***** ENTRIES SUPPLIED *****
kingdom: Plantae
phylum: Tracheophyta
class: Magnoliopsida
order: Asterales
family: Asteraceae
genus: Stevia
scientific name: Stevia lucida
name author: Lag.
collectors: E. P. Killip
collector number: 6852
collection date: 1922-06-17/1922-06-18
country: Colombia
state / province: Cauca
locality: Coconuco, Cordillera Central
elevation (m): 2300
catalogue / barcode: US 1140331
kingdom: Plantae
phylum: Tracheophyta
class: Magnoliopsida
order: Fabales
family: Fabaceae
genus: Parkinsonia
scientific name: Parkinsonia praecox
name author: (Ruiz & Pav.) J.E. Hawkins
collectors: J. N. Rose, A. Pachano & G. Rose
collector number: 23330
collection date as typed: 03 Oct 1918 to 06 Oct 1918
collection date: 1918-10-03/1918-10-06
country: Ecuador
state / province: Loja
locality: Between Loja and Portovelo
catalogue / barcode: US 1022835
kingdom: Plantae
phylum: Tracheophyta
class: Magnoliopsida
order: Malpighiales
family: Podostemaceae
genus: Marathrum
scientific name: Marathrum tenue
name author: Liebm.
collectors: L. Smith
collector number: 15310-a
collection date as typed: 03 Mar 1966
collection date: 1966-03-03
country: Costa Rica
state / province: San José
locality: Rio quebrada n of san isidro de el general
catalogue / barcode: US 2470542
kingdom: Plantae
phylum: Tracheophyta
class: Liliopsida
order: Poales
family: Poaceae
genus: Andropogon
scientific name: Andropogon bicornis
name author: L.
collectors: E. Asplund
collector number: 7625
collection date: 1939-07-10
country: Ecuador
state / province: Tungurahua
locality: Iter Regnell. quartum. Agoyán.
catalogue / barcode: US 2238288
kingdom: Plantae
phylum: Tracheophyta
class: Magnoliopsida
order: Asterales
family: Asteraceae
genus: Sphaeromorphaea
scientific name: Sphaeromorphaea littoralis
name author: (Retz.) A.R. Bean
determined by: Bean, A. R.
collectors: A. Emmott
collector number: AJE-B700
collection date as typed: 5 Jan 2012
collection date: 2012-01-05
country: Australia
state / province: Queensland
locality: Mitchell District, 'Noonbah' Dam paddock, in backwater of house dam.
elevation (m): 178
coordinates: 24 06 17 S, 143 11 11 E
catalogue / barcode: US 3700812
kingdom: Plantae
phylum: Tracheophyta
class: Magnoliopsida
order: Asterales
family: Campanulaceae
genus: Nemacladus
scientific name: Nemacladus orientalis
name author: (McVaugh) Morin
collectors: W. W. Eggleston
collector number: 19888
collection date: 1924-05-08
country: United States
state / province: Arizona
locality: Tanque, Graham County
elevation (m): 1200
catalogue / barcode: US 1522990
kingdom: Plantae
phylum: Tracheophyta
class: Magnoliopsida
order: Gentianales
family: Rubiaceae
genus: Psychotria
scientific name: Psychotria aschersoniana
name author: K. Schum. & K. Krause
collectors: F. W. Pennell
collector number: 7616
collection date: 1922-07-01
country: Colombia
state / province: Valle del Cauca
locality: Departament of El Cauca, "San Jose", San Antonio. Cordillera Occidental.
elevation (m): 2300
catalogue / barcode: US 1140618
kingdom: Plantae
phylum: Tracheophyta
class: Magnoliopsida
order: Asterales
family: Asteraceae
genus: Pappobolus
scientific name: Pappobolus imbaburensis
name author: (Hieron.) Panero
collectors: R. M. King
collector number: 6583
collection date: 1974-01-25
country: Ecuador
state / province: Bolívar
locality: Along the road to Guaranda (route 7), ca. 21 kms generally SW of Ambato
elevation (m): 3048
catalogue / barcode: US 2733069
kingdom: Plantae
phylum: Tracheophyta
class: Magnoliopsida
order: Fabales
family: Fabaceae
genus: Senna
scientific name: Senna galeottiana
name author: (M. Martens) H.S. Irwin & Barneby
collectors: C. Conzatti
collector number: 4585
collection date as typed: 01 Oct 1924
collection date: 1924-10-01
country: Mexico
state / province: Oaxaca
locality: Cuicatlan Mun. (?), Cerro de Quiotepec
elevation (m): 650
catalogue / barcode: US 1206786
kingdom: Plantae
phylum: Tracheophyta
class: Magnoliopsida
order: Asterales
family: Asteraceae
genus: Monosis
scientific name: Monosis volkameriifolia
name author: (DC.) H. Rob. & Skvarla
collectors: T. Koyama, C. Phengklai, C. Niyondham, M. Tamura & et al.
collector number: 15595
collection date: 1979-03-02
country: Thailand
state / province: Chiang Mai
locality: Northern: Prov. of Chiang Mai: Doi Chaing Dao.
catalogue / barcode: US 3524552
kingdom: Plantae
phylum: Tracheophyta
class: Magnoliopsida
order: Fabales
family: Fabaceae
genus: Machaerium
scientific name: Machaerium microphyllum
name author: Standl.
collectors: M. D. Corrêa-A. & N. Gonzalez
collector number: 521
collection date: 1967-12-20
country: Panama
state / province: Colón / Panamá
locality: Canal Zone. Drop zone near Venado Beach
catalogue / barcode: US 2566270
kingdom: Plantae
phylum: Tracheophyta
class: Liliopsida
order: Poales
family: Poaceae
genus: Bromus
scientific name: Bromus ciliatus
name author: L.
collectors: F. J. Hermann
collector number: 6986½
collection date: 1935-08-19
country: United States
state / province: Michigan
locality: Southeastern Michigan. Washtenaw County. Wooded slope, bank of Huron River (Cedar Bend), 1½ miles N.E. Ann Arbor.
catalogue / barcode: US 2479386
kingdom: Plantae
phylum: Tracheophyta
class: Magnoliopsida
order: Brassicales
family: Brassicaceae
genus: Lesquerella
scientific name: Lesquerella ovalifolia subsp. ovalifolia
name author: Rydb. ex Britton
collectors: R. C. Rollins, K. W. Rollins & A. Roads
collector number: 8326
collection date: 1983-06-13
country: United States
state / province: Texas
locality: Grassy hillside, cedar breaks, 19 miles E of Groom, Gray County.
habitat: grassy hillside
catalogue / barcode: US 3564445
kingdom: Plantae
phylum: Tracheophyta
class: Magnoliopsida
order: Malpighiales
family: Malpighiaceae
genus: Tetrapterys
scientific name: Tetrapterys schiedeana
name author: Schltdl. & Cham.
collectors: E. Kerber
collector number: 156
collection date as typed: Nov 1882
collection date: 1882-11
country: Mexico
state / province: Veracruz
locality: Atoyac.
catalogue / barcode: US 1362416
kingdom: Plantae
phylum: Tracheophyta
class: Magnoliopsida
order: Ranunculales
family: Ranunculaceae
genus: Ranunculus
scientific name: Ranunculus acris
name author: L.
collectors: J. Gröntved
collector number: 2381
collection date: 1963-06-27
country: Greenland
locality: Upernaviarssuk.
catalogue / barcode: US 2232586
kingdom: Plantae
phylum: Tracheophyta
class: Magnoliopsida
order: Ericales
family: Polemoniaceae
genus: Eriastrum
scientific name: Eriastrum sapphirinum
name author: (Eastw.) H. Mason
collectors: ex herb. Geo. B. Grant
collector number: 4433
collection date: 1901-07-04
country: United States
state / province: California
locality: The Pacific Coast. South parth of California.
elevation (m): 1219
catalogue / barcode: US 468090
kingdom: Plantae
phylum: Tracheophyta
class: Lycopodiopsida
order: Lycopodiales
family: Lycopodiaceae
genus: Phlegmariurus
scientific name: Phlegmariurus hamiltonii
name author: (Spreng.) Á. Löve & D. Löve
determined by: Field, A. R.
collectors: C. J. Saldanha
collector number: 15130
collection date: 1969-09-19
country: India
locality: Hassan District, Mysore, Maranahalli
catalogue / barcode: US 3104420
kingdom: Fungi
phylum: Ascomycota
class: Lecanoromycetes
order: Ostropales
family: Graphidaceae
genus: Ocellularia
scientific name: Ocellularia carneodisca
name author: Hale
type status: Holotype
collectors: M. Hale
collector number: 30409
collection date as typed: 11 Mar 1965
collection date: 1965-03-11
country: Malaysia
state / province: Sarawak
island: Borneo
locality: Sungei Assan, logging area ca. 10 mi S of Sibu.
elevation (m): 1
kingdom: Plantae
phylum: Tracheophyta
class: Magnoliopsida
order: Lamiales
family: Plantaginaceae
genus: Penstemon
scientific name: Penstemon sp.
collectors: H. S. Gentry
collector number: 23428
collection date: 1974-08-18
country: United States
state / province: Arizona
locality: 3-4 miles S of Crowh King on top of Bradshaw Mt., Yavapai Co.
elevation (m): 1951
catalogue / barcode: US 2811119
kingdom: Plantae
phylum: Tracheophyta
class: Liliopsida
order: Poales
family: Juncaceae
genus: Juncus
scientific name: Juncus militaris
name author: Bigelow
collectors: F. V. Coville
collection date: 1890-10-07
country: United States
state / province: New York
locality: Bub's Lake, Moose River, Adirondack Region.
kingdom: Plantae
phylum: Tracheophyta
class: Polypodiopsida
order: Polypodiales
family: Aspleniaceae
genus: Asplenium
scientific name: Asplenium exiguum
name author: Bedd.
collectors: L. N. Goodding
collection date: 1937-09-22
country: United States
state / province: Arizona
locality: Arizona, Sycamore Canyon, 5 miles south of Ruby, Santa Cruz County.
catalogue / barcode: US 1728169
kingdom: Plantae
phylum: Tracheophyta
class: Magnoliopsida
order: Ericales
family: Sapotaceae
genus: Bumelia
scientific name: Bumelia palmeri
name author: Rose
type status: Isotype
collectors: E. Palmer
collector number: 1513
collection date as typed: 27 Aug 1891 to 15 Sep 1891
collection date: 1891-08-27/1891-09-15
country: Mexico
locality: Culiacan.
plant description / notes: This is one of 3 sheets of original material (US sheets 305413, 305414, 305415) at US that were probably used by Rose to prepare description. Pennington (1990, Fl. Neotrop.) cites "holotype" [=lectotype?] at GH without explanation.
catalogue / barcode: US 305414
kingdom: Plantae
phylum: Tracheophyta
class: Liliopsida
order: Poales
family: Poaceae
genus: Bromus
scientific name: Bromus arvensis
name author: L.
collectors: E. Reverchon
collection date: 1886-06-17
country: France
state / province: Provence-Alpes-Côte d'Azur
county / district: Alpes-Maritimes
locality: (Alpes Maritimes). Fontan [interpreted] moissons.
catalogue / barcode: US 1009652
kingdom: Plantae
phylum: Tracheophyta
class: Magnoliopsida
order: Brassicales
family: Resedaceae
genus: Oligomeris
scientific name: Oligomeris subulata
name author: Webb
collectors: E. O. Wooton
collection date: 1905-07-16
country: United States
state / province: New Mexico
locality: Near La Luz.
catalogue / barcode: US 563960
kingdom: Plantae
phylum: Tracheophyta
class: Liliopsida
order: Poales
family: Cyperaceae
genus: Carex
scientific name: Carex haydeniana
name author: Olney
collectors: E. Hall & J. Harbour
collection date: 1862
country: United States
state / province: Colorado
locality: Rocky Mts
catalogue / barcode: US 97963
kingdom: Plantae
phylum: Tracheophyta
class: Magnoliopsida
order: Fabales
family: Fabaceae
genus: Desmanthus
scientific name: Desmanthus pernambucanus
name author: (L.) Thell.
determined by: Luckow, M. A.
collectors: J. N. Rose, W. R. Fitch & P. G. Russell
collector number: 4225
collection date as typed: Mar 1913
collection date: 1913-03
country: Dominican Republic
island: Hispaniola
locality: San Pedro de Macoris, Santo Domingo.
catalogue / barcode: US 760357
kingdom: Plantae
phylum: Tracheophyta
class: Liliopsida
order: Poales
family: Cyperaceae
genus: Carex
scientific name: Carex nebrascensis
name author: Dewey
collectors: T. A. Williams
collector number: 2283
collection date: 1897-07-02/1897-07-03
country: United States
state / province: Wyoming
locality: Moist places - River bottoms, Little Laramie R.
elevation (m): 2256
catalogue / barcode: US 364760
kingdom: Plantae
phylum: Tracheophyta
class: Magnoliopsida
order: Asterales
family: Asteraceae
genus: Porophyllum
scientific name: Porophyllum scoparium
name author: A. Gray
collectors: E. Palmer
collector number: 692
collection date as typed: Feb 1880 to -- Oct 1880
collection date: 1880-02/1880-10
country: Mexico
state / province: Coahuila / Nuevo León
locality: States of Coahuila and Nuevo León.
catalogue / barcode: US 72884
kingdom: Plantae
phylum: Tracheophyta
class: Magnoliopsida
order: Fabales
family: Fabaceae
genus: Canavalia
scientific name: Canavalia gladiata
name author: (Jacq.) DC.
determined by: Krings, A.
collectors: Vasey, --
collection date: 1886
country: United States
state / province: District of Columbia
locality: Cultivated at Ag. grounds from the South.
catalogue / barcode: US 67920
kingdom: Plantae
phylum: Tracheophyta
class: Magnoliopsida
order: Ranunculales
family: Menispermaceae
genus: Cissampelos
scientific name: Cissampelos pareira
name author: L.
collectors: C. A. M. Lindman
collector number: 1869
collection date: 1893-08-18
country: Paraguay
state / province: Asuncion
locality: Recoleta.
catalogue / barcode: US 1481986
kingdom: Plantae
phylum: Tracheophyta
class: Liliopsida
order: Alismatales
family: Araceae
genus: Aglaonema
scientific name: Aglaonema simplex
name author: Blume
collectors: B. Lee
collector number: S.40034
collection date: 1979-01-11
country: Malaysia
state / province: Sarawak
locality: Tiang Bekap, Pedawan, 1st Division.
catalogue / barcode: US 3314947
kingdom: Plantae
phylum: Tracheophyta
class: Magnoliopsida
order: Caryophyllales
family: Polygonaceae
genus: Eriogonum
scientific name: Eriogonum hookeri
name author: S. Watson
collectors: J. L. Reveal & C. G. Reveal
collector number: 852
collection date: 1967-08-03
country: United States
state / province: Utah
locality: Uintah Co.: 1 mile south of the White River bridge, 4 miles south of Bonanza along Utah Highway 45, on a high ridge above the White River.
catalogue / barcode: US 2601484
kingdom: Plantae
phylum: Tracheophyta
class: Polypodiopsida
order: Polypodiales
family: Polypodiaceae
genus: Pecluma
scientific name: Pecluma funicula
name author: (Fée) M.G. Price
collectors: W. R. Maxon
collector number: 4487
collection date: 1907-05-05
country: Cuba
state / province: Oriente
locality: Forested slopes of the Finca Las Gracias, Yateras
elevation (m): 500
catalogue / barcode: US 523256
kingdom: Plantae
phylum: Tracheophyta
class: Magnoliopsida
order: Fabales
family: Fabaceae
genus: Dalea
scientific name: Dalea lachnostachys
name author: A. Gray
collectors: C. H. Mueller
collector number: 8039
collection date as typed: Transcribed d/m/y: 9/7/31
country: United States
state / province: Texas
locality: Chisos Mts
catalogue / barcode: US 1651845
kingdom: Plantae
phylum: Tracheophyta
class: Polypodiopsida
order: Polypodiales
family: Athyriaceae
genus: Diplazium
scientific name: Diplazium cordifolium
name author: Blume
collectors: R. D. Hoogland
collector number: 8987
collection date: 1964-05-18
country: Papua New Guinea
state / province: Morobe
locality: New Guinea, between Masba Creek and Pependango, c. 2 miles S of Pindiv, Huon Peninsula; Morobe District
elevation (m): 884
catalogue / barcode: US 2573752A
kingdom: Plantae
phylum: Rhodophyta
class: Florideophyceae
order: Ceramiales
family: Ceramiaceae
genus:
*****
— INSTRUCTIONS TO FOLLOW —
Express the lines of the entries, from the start of the entries through the line containing "state / province: San José", as a JSON list of strings with one string per line and blank lines omitted.

— COMPLETE RESPONSE —
[
  "kingdom: Plantae",
  "phylum: Tracheophyta",
  "class: Magnoliopsida",
  "order: Asterales",
  "family: Asteraceae",
  "genus: Stevia",
  "scientific name: Stevia lucida",
  "name author: Lag.",
  "collectors: E. P. Killip",
  "collector number: 6852",
  "collection date: 1922-06-17/1922-06-18",
  "country: Colombia",
  "state / province: Cauca",
  "locality: Coconuco, Cordillera Central",
  "elevation (m): 2300",
  "catalogue / barcode: US 1140331",
  "kingdom: Plantae",
  "phylum: Tracheophyta",
  "class: Magnoliopsida",
  "order: Fabales",
  "family: Fabaceae",
  "genus: Parkinsonia",
  "scientific name: Parkinsonia praecox",
  "name author: (Ruiz & Pav.) J.E. Hawkins",
  "collectors: J. N. Rose, A. Pachano & G. Rose",
  "collector number: 23330",
  "collection date as typed: 03 Oct 1918 to 06 Oct 1918",
  "collection date: 1918-10-03/1918-10-06",
  "country: Ecuador",
  "state / province: Loja",
  "locality: Between Loja and Portovelo",
  "catalogue / barcode: US 1022835",
  "kingdom: Plantae",
  "phylum: Tracheophyta",
  "class: Magnoliopsida",
  "order: Malpighiales",
  "family: Podostemaceae",
  "genus: Marathrum",
  "scientific name: Marathrum tenue",
  "name author: Liebm.",
  "collectors: L. Smith",
  "collector number: 15310-a",
  "collection date as typed: 03 Mar 1966",
  "collection date: 1966-03-03",
  "country: Costa Rica",
  "state / province: San José"
]